При отходе из Ростова Корнилов еще точно не знал, куда он поведет добровольческие войска. Обдумывались две цели: донские зимовники, отдаленные места в степи, куда на зиму отгоняли табуны лошадей, или Кубань. Корнилов склонялся к зимовникам: туда намеревался идти и походный атаман Попов. Но в Ольгинской, как пишет Деникин, решили: надо идти на Кубань. Связь с ней старались установить еще раньше. Выслали на разведку прапорщика Зинаиду Горгардт. Она пробралась туда, вернулась, привезла нужные карты. Теперь решено было направить на Кубань генерала А. Лукомского, не ладившего с Корниловым, и генерала И. Ронжипа. Они уехали, но по пути угодили в плен к красным. Поэтому положение на Кубани для добровольческого командования было не совсем ясно. Однако доходившие сведения говорили о том, что в отличие от Дона на Кубани борьба между сторонниками Советской власти и поддерживаемым казачьей верхушкой Кубанским краевым правительством, сформированным Кубанской краевой радой, еще продолжается. Добровольческие генералы рассчитывали, что, пробившись на Кубань, они решат борьбу в свою пользу и создадут себе прочную военную и продовольственную базу. Впрочем, фактически до станиц Кагальницкой и Мечетенской это решение еще не было окончательным. Только тут походному донскому атаману Попову было сказано, что добровольцы идут на Кубань. Обиженный Попов повернул на зимовники…
Поход Добровольческой армии, начатый 9(22) февраля в Ростове и закончившийся 31 марта под Екатеринодаром, вошел в историю под названием «Ледяного» с легкой руки одного из участников похода — Барташевича. Но, строго говоря, «ледяным» он не был. Другие участники похода — например, уже известный нам II. Львов, брат того самого Владимира Львова, который фактически спровоцировал разрыв Керенского и Корнилова летом 1917 г., и А. Богаевский — свидетельствовали, что «во льду» добровольцы были, может быть, несколько дней при переходе от аула Шенджий к станице Новодмитровской. Утром в эти дни было тепло, дороги развозило, днем шли дожди, а к вечеру, когда наступали заморозки, дороги обледеневали, дожди переходили в метель и двигаться порой приходилось по довольно глубокому снегу. Видимо, в те дни Барташевичу и привиделся образ добровольцев, скованных льдом, по идущих вперед, в неведомую даль…
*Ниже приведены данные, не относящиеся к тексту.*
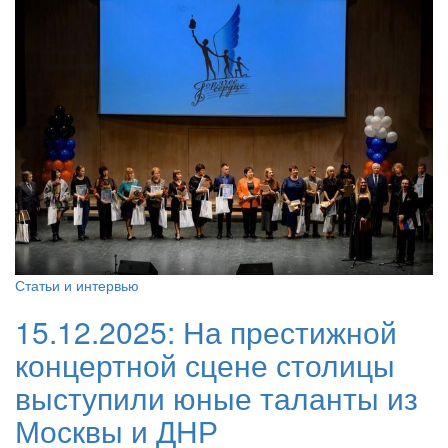
Статьи и интервью
15.12.2025:
На престижной
концертной сцене столицы
выступили юные таланты из
Москвы и ДНР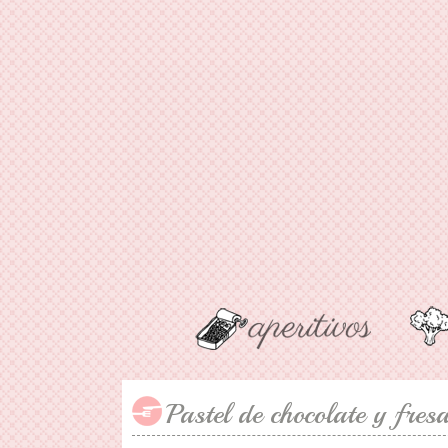
Pastel de chocolate y fres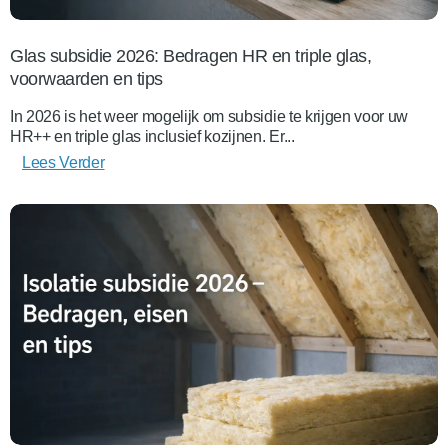
Glas subsidie 2026: Bedragen HR en triple glas,
voorwaarden en tips
In 2026 is het weer mogelijk om subsidie te krijgen voor uw
HR++ en triple glas inclusief kozijnen. Er...
Lees Verder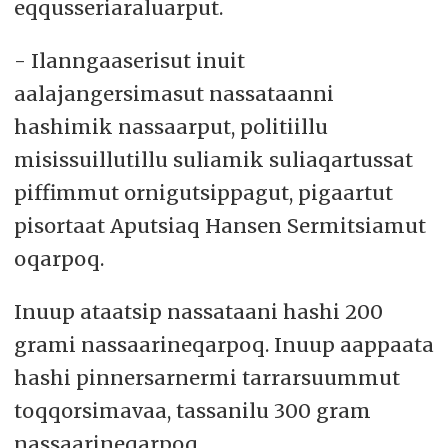
eqqusseriaraluarput.
- Ilanngaaserisut inuit
aalajangersimasut nassataanni
hashimik nassaarput, politiillu
misissuillutillu suliamik suliaqartussat
piffimmut ornigutsippagut, pigaartut
pisortaat Aputsiaq Hansen Sermitsiamut
oqarpoq.
Inuup ataatsip nassataani hashi 200
grami nassaarineqarpoq. Inuup aappaata
hashi pinnersarnermi tarrarsuummut
toqqorsimavaa, tassanilu 300 gram
nassaarineqarpoq.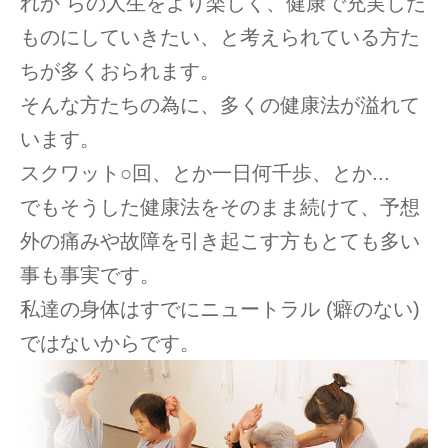
れか らの人生をより楽しく、健康で充実した
ものにしていきたい、と考えられている方た
ちが多くおられます。
そんな方たちの為に、多くの健康法が溢れて
います。
スクワット○回、とか一日何千歩、とか...
でもそうした健康法をそのまま続けて、予想
外の痛みや故障を引き起こす方もとても多い
事も事実です。
私達の身体はすでにニュートラル (癖のない)
ではないからです。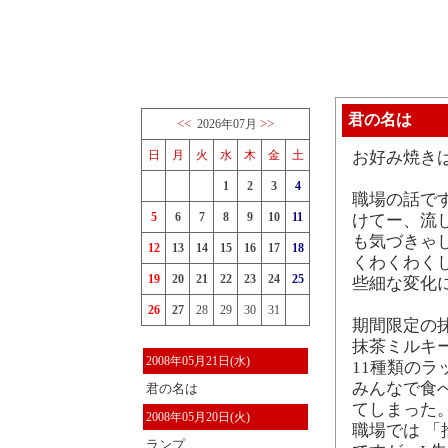
君の名は
<<
>>
2026年07月
日
月
火
水
木
金
土
お好み焼き
1
2
3
4
職場の話で
5
6
7
8
9
10
11
けてー、流
も気づきゃし
12
13
14
15
16
17
18
くわくわく
19
20
21
22
23
24
25
些細な変化
26
27
28
29
30
31
期間限定の
抹茶ミルキ
2008年05月21日(水)
11種類の
みんなで食
君の名は
てしまった
2008年05月20日(火)
職場では 
ランプ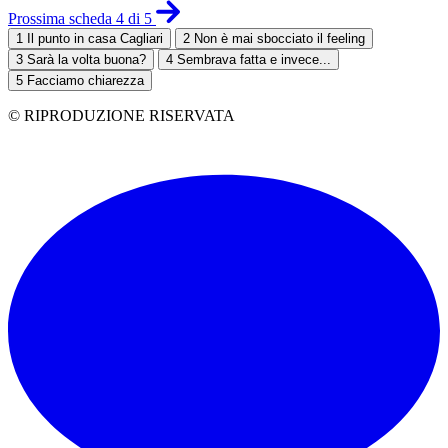
Prossima scheda 4 di 5
1
Il punto in casa Cagliari
2
Non è mai sbocciato il feeling
3
Sarà la volta buona?
4
Sembrava fatta e invece...
5
Facciamo chiarezza
© RIPRODUZIONE RISERVATA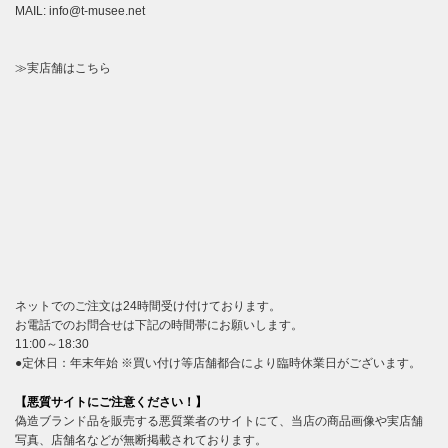
MAIL: info@t-musee.net
≫実店舗はこちら
ネットでのご注文は24時間受け付けております。
お電話でのお問合せは下記の時間帯にお願いします。
11:00～18:30
●定休日：年末年始 ※買い付け等店舗都合により臨時休業日がございます。
【悪質サイトにご注意ください！】
偽造ブランド品を販売する悪質業者のサイトにて、当店の商品画像や実店舗
写真、店舗名などが無断掲載されております。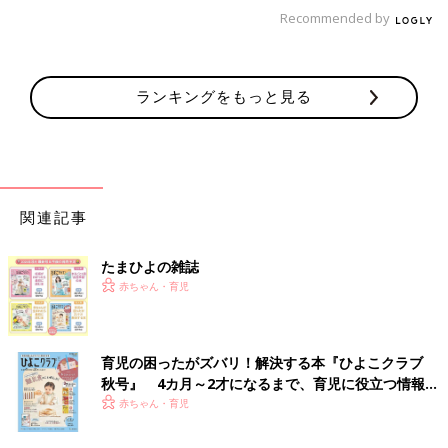
Recommended by
ランキングをもっと見る
漫画を描いていると、ノリノリで色んなネタを披露してくれるよ
関連記事
うになりました(о´∀`о)ありがたいですね…
いつか「もう描かないで」って言われる日がくるかもしれません
たまひよの雑誌
が、
赤ちゃん・育児
それまでは楽しく描いていければと思っています♪
[ひよこエッグ]
都内在住のワーママ。
育児の困ったがズバリ！解決する本『ひよこクラブ
秋号』 4カ月～2才になるまで、育児に役立つ情報が
2015年3月産まれの娘と夫の3人家族。
いっぱい！
赤ちゃん・育児
子育ての記録をブログやインスタグラムで公開中
ブログ：ひよこエッグ劇場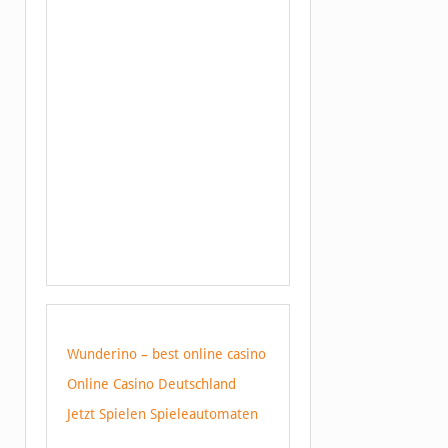
Wunderino – best online casino
Online Casino Deutschland
Jetzt Spielen Spieleautomaten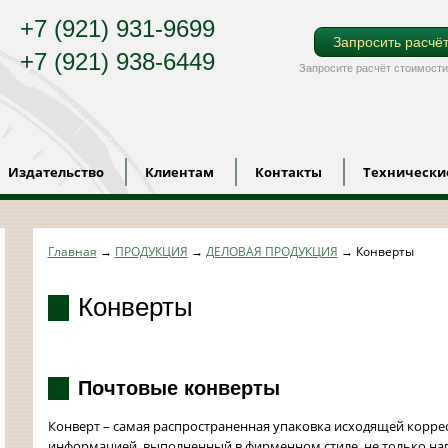
+7 (921) 931-9699
Запросить расчё
+7 (921) 938-6449
Запросите расчёт стоимости
Издательство
Клиентам
Контакты
Технически
Главная
→
ПРОДУКЦИЯ
→
ДЕЛОВАЯ ПРОДУКЦИЯ
→
Конверты
Конверты
Почтовые конверты
Конверт – самая распространенная упаковка исходящей корре
информацией, выполненный в фирменном стиле, не только нап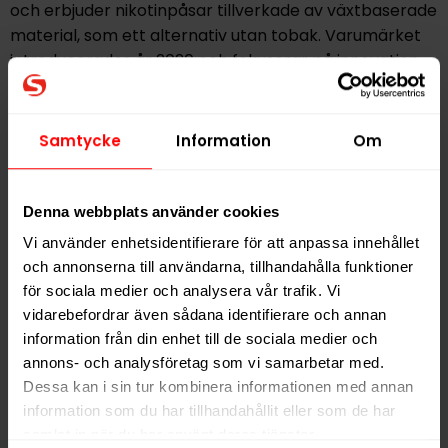
och erbjuder nikotinpåsar tillverkade av växtbaserade
material, som ett alternativ utan tobak. Varumärket
introducerades år 2020 och fokuserar på innovation
och produktkvalitet.
Samtycke
Information
Om
Hitta alla produkter från
Après
Alla produkter med smaken
Citrus
Denna webbplats använder cookies
Vi använder enhetsidentifierare för att anpassa innehållet
PRODUKTINFORMATION
och annonserna till användarna, tillhandahålla funktioner
Typ
Vitt Snus
för sociala medier och analysera vår trafik. Vi
vidarebefordrar även sådana identifierare och annan
Smak
Citrus
information från din enhet till de sociala medier och
Format
Slim
annons- och analysföretag som vi samarbetar med.
Styrka
Normal
Dessa kan i sin tur kombinera informationen med annan
information som du har tillhandahållit eller som de har
Nikotin per gram
8,0 mg/g
samlat in när du har använt deras tjänster.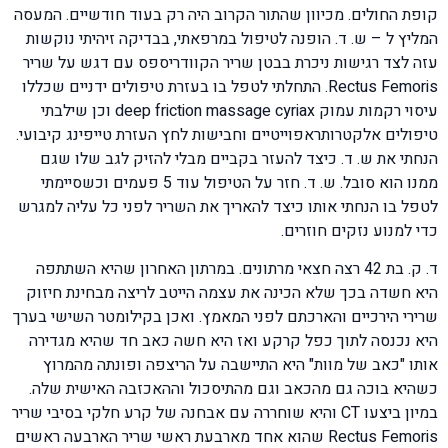
קופת החולים. מכיוון שהתור הקרוב היה רק בעוד חודשיים. המעסה
המליץ ל – ש. ד. הופנה לטיפול במרפאתי, בבדיקה זיהיתי נוקשות
עזה לצד רגישות ניכרת בבטן שריר הקוודריספס עם דגש על שריר
Rectus Femoris. התחלתי לטפל בו בעזרת טיפולים ידניים שכללו
עיסוי רקמות עמוק deep friction massage cyriax וכן שילבתי
טיפולים אלקטרותראפוייטיים וחבישות לחץ העזרת טייפינג קיבועי.
הנחתי את ש. ד. כיצד להעזר בקביים מבלי להזיק לגב שלו שגם
ממנו הוא סובל. ש. ד. חזר על הטיפול עוד 5 פעמים וכשסיימתי
לטפל בו הנחתי אותו כיצד להאריך את השריר לפני כל עליה למגרש
כדי למנוע נזקים חוזרים.
ד. ק. בת 42 רצה חצאי מרתונים. במרתון האחרון שהיא השתתפה
היא חשדה בכך שלא הכינה את עצמה הייטב לריצה מבחינת חיזוק
שרירי הירכיים והארכתם לפני המאמץ. ואכן בקילומטר השישי בערך
היא נכנסה לתוך כפל קרקע ואז היא חשה כאב חד שהיא מגדירה
אותו "כאב של מוות" היא התיישבה על הריצפה ופונתה מהמרוץ
כשהיא בוכה גם מהכאב וגם מהתיסכול וההאכזבה האישית שלה.
במיון ביצעו CT והיא שוחררה עם אבחנה של קרע חלקי בסיבי שריר
Rectus Femoris שהוא אחד מארבעת ראשי שריר הארבעה ראשים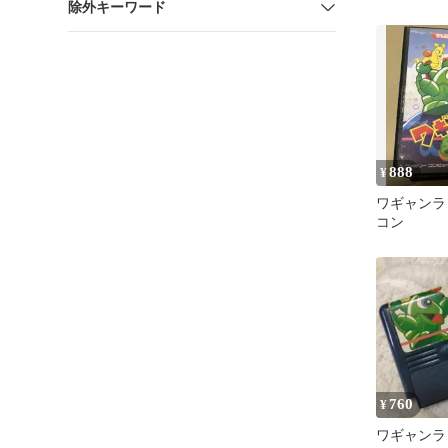
除外キーワード
888
¥
ワギャンラ
コン
760
¥
ワギャンラ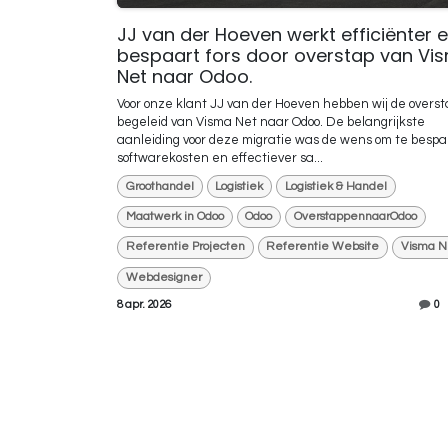
JJ van der Hoeven werkt efficiënter 
bespaart fors door overstap van Vi
Net naar Odoo.
Voor onze klant JJ van der Hoeven hebben wij de overst
begeleid van Visma Net naar Odoo. De belangrijkste
aanleiding voor deze migratie was de wens om te bespa
softwarekosten en effectiever sa...
Groothandel
Logistiek
Logistiek & Handel
Maatwerk in Odoo
Odoo
OverstappennaarOdoo
Referentie Projecten
Referentie Website
Visma N
Webdesigner
8 apr. 2026
0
«Ледяной» поход стал одной из легенд «белого дела». Он вошел в белоэмигрантскую историческую литературу как образец его изначальной «идеологической чистоты». Идеализированные участники этого похода — «первопроходцы» — долгое время формировали представления о белогвардейцах, иногда проникавшие даже в советскую беллетристику или кино. Цветаевский цикл «Лебединый стан», вероятнее всего, был навеян «Ледяным» походом, в котором участвовал и муж М. Цветаевой — Сергей Эфрон: «Старого мира последний сон — молодость, доблесть, Вандея, Дон…»
Конечно, участникам похода пришлось преодолеть немалые трудности и проявить немало мужества. Но, как позднее вспоминали многие из них, ни тяжелые дороги, ни страшная грязь, ни морозы и метели не были главной причиной страданий. Хуже всего было сознание того, что на этой, своей земле они чужие. Почти повсюду население встречало их враждебно. Многие станицы отказывались дать добровольцам приют и продовольствие. И только угрозы Корнилова сжечь станицу и перевешать жителей заставляли подчиниться. Нередко добровольцы входили и в пустые селения: население в страхе уходило. А ведь добровольческое командование рассчитывало получить здесь пополнения. Но даже такой «певец» «Ледяного» похода, как Л. Половцев, должен был признать, что огромные станицы с населением в несколько тысяч человек в лучшем случае давали до 20–30 добровольцев.
Упоминавшийся уже Л. Богаевский писал: «Бесконечно тяжко было сознание своего одиночества на родной земле…» По у многих «первопроходников» это горестное чувство лишь усиливало злобу, стремление мстить «хамам». Участник похода Р. Гуль рассказывает о частых расстрелах пленных, добивании раненых, порках до тех пор, пока «пленные не были в крови». Такое поведение не было лишь произволом отдельных лиц. Сам Корнилов призывал: пленных не брать.